BEGIN Data to process
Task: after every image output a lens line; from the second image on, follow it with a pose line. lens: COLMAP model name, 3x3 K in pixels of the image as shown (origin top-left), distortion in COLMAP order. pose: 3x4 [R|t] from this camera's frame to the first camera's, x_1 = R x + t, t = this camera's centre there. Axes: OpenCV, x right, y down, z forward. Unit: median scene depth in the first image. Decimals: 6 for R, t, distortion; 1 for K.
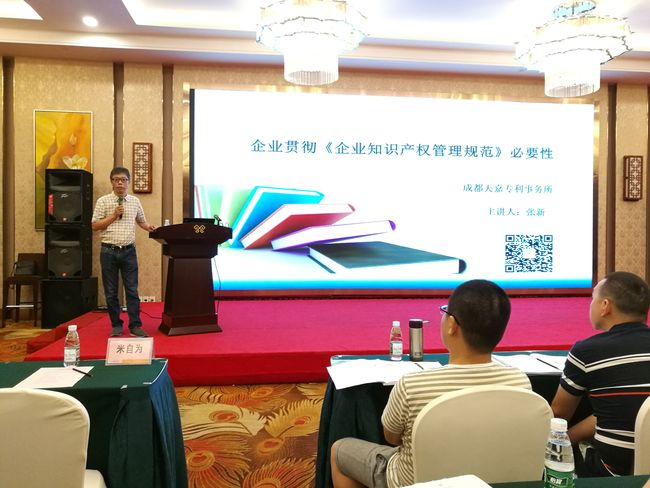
lens RADIAL K [[502.6, 0, 330.2], [0, 502.6, 240.4], [0, 0, 1]] dist [0.008190, -0.015655]
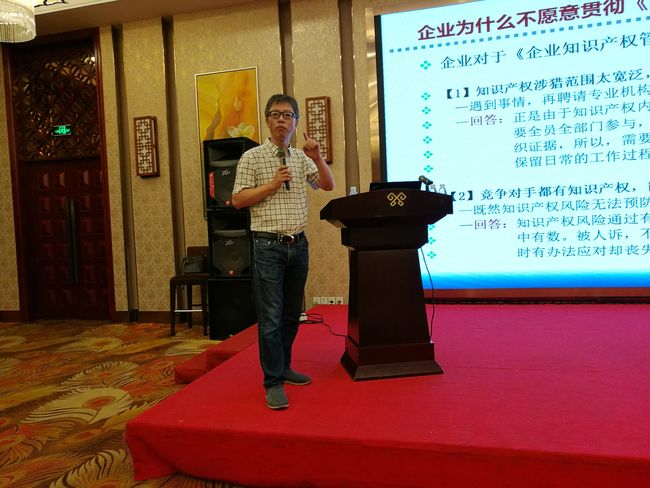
lens RADIAL K [[502.6, 0, 327.2], [0, 502.6, 241.1], [0, 0, 1]] dist [0.008190, -0.015655]
pose [[0.926248, -0.033889, -0.375389, -0.082410], [0.046819, 0.998581, 0.025374, 0.005234], [0.373996, -0.041078, 0.926520, 0.298763]]
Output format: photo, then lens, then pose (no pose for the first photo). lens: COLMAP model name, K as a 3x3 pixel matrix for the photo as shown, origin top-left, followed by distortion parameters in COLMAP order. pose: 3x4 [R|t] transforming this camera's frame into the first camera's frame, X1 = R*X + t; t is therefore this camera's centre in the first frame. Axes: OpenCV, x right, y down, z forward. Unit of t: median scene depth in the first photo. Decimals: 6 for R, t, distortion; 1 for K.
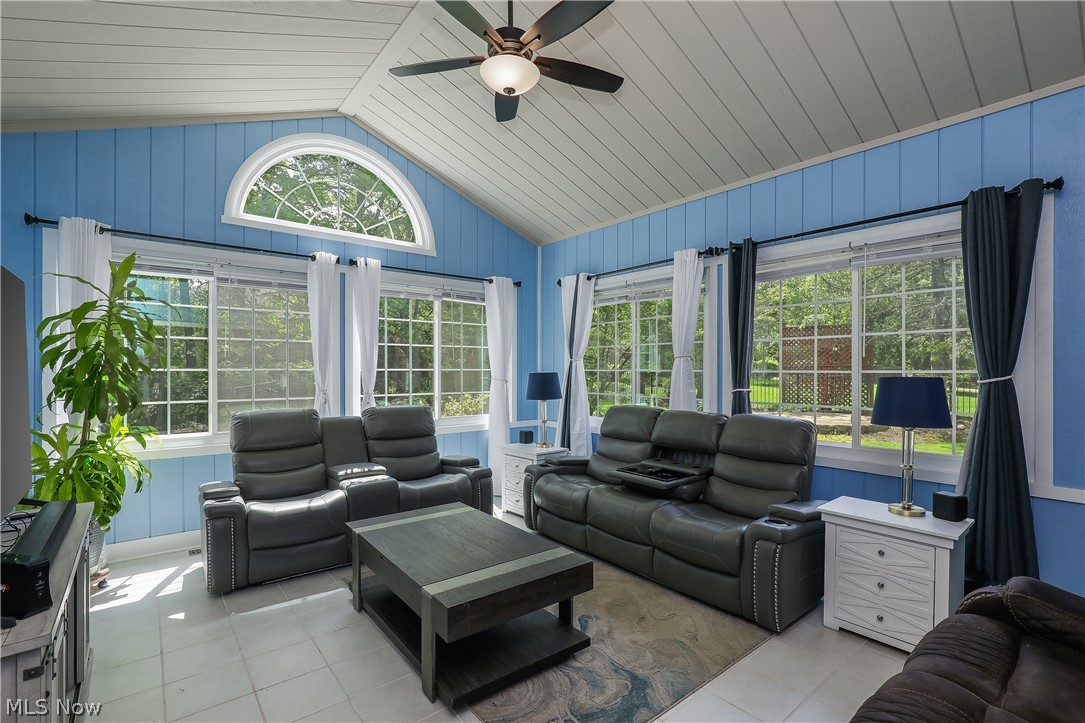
lens RADIAL K [[504.2, 0, 546.6], [0, 504.2, 362.4], [0, 0, 1]] dist [-0.002736, -0.000479]
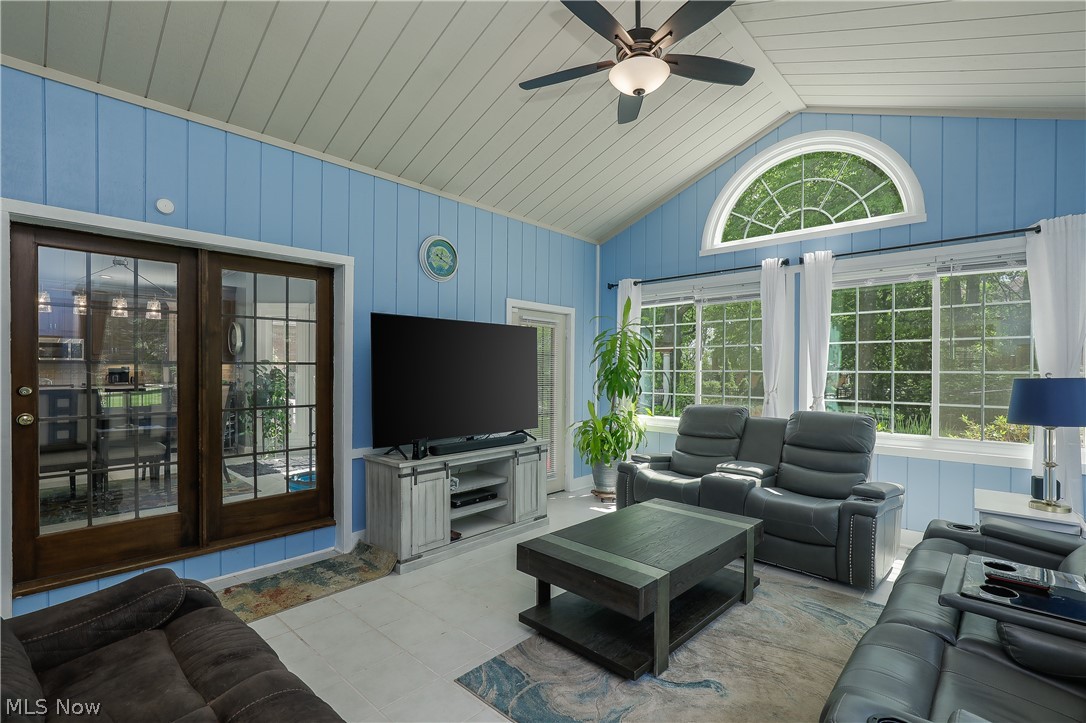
lens RADIAL K [[491.8, 0, 545.9], [0, 491.8, 371.2], [0, 0, 1]] dist [-0.002933, -0.000352]
pose [[0.144721, 0.002115, -0.989470, 0.477160], [0.010354, 0.999940, 0.003652, 0.005258], [0.989418, -0.010773, 0.144691, 0.376771]]
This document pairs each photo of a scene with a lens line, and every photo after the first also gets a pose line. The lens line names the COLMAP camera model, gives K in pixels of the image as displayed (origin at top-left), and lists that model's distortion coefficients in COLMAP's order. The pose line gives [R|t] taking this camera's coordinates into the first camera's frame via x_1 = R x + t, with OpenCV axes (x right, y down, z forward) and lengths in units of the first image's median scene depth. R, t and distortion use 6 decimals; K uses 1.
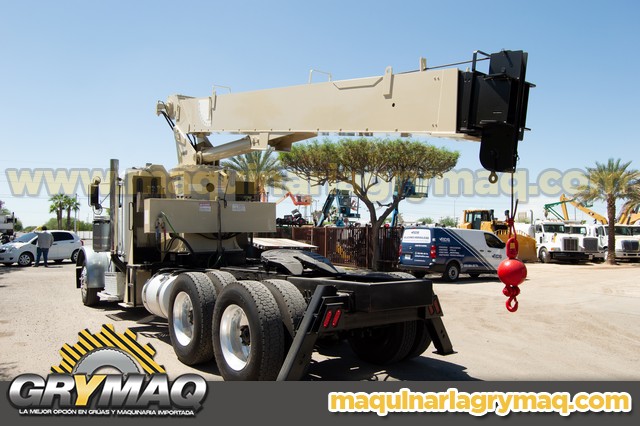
lens RADIAL K [[510.6, 0, 320.0], [0, 510.6, 213.0], [0, 0, 1]] dist [-0.079148, 0.009104]
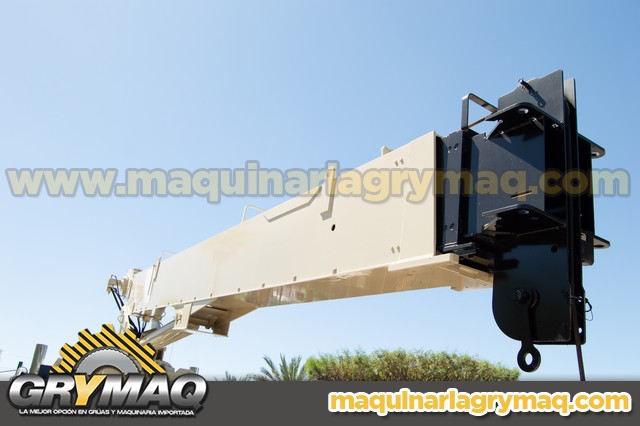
END Data to process
• Work to complete
Output the data above in full. Skip every picture.

• Answer to this task
Task: after every image output a lens line; from the second image on, follow it with a pose line. lens: COLMAP model name, 3x3 K in pixels of the image as shown (origin top-left), distortion in COLMAP order. pose: 3x4 [R|t] from this camera's frame to the first camera's, x_1 = R x + t, t = this camera's centre there. Axes: OpenCV, x right, y down, z forward. Unit: median scene depth in the first image. Decimals: 6 for R, t, distortion; 1 for K.
lens RADIAL K [[502.6, 0, 330.2], [0, 502.6, 240.4], [0, 0, 1]] dist [0.008190, -0.015655]
lens RADIAL K [[502.6, 0, 327.2], [0, 502.6, 241.1], [0, 0, 1]] dist [0.008190, -0.015655]
pose [[0.926248, -0.033889, -0.375389, -0.082410], [0.046819, 0.998581, 0.025374, 0.005234], [0.373996, -0.041078, 0.926520, 0.298763]]
Output format: photo, then lens, then pose (no pose for the first photo). lens: COLMAP model name, K as a 3x3 pixel matrix for the photo as shown, origin top-left, followed by distortion parameters in COLMAP order. pose: 3x4 [R|t] transforming this camera's frame into the first camera's frame, X1 = R*X + t; t is therefore this camera's centre in the first frame. Axes: OpenCV, x right, y down, z forward. Unit of t: median scene depth in the first photo. Decimals: 6 for R, t, distortion; 1 for K.
lens RADIAL K [[504.2, 0, 546.6], [0, 504.2, 362.4], [0, 0, 1]] dist [-0.002736, -0.000479]
lens RADIAL K [[491.8, 0, 545.9], [0, 491.8, 371.2], [0, 0, 1]] dist [-0.002933, -0.000352]
pose [[0.144721, 0.002115, -0.989470, 0.477160], [0.010354, 0.999940, 0.003652, 0.005258], [0.989418, -0.010773, 0.144691, 0.376771]]
This document pairs each photo of a scene with a lens line, and every photo after the first also gets a pose line. The lens line names the COLMAP camera model, gives K in pixels of the image as displayed (origin at top-left), and lists that model's distortion coefficients in COLMAP's order. The pose line gives [R|t] taking this camera's coordinates into the first camera's frame via x_1 = R x + t, with OpenCV axes (x right, y down, z forward) and lengths in units of the first image's median scene depth. R, t and distortion use 6 decimals; K uses 1.
lens RADIAL K [[510.6, 0, 320.0], [0, 510.6, 213.0], [0, 0, 1]] dist [-0.079148, 0.009104]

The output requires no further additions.